Нас тянуло на берег погулять и посмотреть, как устроились аскольдские. Они живут в храме (к которому пристроены бараки для команды), со всею роскошью сельской жизни — со своим скотным двором, баней и к довершению, на самом живописном месте. На дворе стояли орудия. К храму прилепились бараки и палатки японских купцов с товарами. Надо всем этим бойко и весело развевается русский флаг, как будто дразнит другой, поднятый по ту сторону залива, на Дециме, — острове, видевшем странный пример мелочности, терпения и унижения национальной гордости из за торгового интереса.

На другой день аскольдские угостили нас, по русскому [14] обычаю, баней в палатке из парусов, в которой мы, на бамбуковом полке, парились лавровыми и апельсинными вениками.

Мы ездили осматривать японский корвет Едо, и чрез несколько часов командир его отдал нам визит. Окончательно — Японцы, с самого края света, через весь Восток, шагают к Западу. Командир Едо явился в лакированных башмаках, замшевых перчатках и, не заставши капитана дома, оставил карточку с загнутым уголком. Узнайте здесь прежних Японцев!
______________________________
» **Список заданий**:
1. Назовите все предметы, упомянутые во фрагменте о стоянке в Японии при описании бани, которой аскольдские угостили рассказчиков.
2. Продолжите фрагмент о стоянке в Японии, начав сразу после его последнего предложения.
Записи, приведённые далее, для этой работы не нужны.

Исходные записи:
______________________________
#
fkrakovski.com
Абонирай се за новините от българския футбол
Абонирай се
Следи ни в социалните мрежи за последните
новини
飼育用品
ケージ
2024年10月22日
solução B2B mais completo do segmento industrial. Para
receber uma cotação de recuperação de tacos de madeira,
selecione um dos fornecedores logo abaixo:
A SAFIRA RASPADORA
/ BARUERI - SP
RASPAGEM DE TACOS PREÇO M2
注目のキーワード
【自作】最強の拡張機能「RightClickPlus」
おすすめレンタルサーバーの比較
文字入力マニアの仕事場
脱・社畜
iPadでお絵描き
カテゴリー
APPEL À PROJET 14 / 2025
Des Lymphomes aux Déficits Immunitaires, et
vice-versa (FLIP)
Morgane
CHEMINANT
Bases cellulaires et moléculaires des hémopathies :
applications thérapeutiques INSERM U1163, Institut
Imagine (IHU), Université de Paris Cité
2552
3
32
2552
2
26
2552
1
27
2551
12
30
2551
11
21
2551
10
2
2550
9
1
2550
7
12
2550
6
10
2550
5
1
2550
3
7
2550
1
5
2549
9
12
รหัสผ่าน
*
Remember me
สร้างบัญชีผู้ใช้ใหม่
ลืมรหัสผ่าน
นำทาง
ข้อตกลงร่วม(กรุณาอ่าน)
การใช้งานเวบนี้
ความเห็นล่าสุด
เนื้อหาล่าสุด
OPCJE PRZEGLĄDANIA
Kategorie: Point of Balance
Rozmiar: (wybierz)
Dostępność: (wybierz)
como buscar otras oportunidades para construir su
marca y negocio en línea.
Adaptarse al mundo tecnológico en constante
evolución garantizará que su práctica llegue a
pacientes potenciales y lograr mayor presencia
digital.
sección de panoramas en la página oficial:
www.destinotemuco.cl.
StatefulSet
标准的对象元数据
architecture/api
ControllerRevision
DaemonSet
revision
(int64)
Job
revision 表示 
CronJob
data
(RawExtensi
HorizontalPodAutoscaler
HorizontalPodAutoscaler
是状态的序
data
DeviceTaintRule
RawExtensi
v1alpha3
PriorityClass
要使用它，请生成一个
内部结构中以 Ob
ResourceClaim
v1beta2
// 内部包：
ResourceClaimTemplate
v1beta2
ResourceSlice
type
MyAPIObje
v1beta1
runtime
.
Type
______________________________
» **Результаты заданий**:
1. Палатка из парусов, бамбуковый полок, лавровые веники, апельсинные веники.

2.
Я был у здешнего начальника голландской фактории, капитана Донкера. В зале, убранной старинными креслами и двухвековыми картинами, меня встретил хозяин, с огромным листом газеты в руках. Я прервал его, методически расположенные для занятий часы. Обыкновенный костюм голландских фермеров, дополняла, вышитая бисером, с длинной кистью, ермолка и коротенькая трубочка в зубах. От комнат и хозяина так и пахло картиной голландской школы. Донкер очень порядочно говорит по французски. Теперь Голландцы очень деятельно занимаются описью здешних берегов. Уже есть несколько готовых карт восточного берега, которые дополнят атлас Японии и ближе познакомят, наконец, нас с этим огромным архипелагом.

9 числа, мы пошли из Нагасаки — домой, т. е. в Хакодате. Жаль было оставить чудную, живописную бухту. В Хакодате холодно, снег, а здесь при нас снимали апельсины. В добавок, на «Аскольде» готовились вынимать грот-мачту на стеньгах. Нам не удалось видеть и этой работы, занимавшей Аскольдских и страшно интересовавшей нас.

Этот переход был необыкновенно удачен, несмотря на свежий N ветер, который встретил нас в море, и помешал итти Фирандским проливом. Ветер этот дул во все время вашего перехода, изредка перемежаясь штилем. За Корейским проливом нас встретили морозы, и через [15] 10 дней лавировки мы, замерзшие, с корой льда на борте и на палубе, вошла в Хакодате.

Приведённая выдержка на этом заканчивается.